Hasan adalah pengurus sebuah organisasi. Ia menjabat sebagai seksi keuangan. Lima tahun sudah Hasan mengemban amanah ini dengan penuh tanggung jawab. Anggota dan pengurus lainnya merasa puas dengan hasil kerja Hasan yang jujur dan disiplin. Itulah sebabnya, pada rapat pemilihan pengurus periode berikutnya, Hasan diminta untuk kembali memangku jabatan lamanya. Namun, dengan halus dan santun Hasan menolak keinginan pengurus dan anggota tersebut.

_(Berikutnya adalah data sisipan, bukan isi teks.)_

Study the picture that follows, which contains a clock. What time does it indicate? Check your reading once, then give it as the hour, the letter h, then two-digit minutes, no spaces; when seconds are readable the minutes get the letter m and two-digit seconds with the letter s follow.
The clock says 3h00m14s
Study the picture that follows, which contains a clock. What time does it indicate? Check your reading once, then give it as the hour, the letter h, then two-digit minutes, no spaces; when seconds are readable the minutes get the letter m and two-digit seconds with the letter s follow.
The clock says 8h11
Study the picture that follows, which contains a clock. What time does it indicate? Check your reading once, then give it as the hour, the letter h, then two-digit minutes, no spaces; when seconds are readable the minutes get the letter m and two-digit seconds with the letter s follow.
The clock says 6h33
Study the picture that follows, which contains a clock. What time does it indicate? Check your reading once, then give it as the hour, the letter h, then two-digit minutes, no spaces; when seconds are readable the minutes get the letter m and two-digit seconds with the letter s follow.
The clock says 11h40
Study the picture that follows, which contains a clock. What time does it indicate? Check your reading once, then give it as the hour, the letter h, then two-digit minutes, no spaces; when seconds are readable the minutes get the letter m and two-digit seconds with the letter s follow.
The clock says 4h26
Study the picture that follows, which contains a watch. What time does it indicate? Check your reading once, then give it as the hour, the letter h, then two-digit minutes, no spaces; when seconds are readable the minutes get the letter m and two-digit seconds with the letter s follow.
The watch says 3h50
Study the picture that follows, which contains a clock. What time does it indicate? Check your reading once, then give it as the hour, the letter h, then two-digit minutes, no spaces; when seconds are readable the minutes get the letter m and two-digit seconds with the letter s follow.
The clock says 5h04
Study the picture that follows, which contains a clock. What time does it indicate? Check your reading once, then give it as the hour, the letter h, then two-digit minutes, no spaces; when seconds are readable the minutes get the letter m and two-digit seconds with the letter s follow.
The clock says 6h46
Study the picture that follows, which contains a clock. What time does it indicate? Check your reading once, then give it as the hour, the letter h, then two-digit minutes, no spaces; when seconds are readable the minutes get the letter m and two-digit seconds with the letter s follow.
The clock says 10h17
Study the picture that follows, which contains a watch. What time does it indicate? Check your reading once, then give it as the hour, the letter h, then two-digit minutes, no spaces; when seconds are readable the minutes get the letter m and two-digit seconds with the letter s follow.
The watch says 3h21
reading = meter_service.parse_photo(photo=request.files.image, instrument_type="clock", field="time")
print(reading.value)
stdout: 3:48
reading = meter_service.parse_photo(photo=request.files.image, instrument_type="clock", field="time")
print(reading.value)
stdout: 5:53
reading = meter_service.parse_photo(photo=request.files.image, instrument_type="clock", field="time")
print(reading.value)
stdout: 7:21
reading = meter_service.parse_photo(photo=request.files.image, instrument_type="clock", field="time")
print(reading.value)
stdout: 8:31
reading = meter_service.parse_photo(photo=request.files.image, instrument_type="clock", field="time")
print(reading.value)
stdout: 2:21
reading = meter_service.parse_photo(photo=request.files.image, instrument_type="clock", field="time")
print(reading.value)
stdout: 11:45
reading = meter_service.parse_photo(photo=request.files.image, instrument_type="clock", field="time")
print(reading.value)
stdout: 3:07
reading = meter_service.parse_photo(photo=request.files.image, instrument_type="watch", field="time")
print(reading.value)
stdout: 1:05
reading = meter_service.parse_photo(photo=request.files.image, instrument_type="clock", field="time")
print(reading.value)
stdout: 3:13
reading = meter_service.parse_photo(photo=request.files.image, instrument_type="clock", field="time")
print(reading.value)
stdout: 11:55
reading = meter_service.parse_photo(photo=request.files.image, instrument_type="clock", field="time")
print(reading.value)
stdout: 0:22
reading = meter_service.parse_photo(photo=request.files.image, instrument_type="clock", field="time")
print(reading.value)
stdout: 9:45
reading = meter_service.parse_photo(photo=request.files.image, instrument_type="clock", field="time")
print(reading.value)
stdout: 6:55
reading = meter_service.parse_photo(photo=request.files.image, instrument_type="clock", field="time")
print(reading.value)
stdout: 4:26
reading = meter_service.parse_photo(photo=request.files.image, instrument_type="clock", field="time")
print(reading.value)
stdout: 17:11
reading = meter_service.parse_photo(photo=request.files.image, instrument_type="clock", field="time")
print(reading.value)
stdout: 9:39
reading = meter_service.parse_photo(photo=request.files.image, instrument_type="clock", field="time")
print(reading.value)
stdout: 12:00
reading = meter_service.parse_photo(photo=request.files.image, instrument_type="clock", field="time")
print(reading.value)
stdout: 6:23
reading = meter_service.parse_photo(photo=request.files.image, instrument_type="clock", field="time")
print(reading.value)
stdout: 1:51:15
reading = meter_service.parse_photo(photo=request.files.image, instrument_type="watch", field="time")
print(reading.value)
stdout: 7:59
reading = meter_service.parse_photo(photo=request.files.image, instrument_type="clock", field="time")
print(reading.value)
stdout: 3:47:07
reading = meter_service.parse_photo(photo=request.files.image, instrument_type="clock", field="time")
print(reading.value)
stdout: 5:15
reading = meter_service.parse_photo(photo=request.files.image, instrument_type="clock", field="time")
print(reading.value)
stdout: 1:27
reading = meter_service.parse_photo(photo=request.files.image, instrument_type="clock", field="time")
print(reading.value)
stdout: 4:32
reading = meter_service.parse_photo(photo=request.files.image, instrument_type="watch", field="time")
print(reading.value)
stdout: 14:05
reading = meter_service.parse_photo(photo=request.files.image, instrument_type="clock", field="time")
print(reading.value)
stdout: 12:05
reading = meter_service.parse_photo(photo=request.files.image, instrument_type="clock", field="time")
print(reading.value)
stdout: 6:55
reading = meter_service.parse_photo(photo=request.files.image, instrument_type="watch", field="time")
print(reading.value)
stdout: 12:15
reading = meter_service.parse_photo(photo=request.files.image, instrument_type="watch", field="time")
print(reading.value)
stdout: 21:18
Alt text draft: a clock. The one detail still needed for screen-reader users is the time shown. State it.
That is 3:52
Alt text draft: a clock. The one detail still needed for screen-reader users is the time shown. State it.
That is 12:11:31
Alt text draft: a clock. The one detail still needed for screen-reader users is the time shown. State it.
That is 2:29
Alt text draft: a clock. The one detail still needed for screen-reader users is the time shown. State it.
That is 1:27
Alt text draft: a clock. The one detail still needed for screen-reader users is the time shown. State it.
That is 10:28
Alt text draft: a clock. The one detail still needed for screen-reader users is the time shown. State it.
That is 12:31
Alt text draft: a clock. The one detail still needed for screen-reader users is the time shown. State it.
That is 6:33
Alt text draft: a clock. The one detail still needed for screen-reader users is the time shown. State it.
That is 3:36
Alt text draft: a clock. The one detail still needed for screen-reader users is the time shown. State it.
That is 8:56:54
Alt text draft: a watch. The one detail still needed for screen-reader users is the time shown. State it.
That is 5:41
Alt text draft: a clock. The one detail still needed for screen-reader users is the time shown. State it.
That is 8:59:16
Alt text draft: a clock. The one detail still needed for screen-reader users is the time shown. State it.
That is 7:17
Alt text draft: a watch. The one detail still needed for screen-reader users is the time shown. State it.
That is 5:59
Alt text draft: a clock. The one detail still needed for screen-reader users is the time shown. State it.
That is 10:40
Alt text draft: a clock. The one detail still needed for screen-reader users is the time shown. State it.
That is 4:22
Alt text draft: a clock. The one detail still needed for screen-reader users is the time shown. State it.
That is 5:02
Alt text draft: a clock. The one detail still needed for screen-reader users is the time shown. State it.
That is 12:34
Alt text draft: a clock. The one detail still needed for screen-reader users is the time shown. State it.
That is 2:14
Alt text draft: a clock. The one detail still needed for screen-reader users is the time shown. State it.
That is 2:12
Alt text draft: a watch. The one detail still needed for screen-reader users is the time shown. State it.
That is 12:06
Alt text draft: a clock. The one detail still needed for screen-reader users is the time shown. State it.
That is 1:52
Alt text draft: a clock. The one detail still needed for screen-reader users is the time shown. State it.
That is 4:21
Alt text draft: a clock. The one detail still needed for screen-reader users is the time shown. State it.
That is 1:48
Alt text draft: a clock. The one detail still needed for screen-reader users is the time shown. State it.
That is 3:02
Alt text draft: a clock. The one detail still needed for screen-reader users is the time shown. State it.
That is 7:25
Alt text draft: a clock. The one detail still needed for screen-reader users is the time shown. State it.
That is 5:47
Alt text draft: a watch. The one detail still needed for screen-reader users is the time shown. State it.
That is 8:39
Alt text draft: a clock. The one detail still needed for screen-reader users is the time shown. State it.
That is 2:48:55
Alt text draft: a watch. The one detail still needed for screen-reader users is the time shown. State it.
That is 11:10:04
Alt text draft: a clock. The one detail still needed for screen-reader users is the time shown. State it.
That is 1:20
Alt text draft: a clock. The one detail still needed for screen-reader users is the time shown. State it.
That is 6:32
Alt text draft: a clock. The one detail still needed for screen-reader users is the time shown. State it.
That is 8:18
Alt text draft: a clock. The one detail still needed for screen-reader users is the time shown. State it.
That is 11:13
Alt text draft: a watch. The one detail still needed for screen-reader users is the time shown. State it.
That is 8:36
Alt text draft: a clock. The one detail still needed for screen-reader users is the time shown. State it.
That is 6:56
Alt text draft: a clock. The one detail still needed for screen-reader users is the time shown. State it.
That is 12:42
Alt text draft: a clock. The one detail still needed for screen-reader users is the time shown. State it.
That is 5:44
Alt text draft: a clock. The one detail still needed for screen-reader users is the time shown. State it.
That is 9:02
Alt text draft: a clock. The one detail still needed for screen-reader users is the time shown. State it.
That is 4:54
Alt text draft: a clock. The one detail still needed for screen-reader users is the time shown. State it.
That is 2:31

Bagi Hasan, lima tahun menjalankan amanah ini adalah ujian yang cukup berat. Beberapa kali syaitan mencoba membujuknya untuk memanipulasi laporan, namun iman di dada masih menyelamatkan Hasan dari tindakan terkutuk itu. Hasan merasa, amanah yang dipercayakan kepadanya adalah hal yang tak boleh disalahgunakan, dan ia khawatir satu saat ia tak mampu lagi mengemban amanah itu dengan benar. Maka dari itu, berkali-kali Hasan memohon maaf dan pengertian kepada seluruh pengurus dan anggota, bahwa dengan diterimanya laporan yang dia sampaikan, maka dengan itu pula dia menyerahkan kembali jabatannya, dan berharap penggantinya akan mampu menjalankan amanah ini dengan lebih baik lagi. Sebuah tindakan yang terpuji dan patut diteladani, terutama di jaman sekarang ini dimana orang-orang berlomba-lomba mengejar jabatan, bahkan tak jarang dengan menghalalkan segala cara, bukan untuk mengabdikan kemampuannya, tapi untuk memenuhi ambisinya, mencari keuntungan sebanyak-banyaknya melalui jabatannya untuk kepentingan pribadinya. Keputusan Hasan tidaklah salah, namun di jaman sekarang memandang jabatan sebagai sebuah amanah seakan melawan arus.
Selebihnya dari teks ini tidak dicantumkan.